Comparison with state-of-the-art. Figure 4 shows the result of our model trained on the Caltech training set and evaluated on the Caltech Reasonable test set, which achieves a miss rate of 8.91%. We compare our result with several former state-of-the-art models on Caltech Pedestrian Benchmark, including RPN+BF [30], SAF R-CNN [18], CompACT-Deep [5], DeepParts [25], Checkerboards+ [32], MS-RCNN [4], and TA-CNN [26]. It can be observed that our model outperforms other models and achieves state-of-the-art performance.

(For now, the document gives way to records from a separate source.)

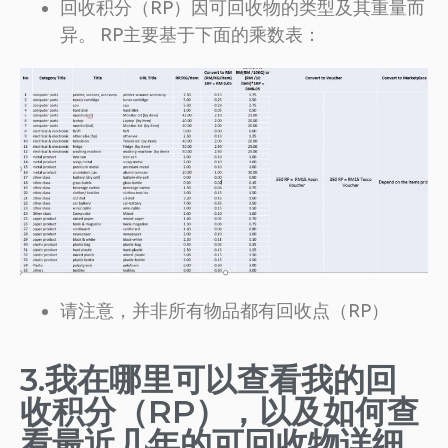
回收积分（RP）因可回收物的类型及其重量而
异。 RP主要基于下面的乘数表：
请注意，并非所有物品都有回收点（RP）
3.我在哪里可以查看我的回
收积分（RP），以及如何查
看最近几年的可回收物详细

We also compare our model with Faster R-CNN [22], CompACT-Deep [5] and RPN+BF [30] in Table 3. With the design of RPN, Faster R-CNN is capable of handling different size of pedestrian instances, but the feature maps generated by RoI Pooling is not expressive enough for efficient discrimination. Our model and RPN+BF both try to fuse feature maps from different convolutional layers, unlike RPN+BF, they trained a cascaded boosted forest as classifier, we directly feed these normalized feature map into the fc layers for classification and regression. The result shows that training an end-to-end system leads to smaller miss rate with faster test speed (0.24 s/image in our model compared to 0.50 s/image in RPN+BF).

5 Conclusion

In this paper, we propose an effective end-to-end pedestrian detector, which combines feature maps from different convolutional layers generated by RPN in Faster R-CNN. By fusing coarse features from high layers with fine features from low layers, we produce a more expressive feature map for the fc layers classifier. Our model is capable of handling pedestrian instances with different spatial scales and optical blur. Evaluation result in Caltech Pedestrian Dataset shows that our model achieves state-of-the-art performance on its benchmark and also has fastest test rate.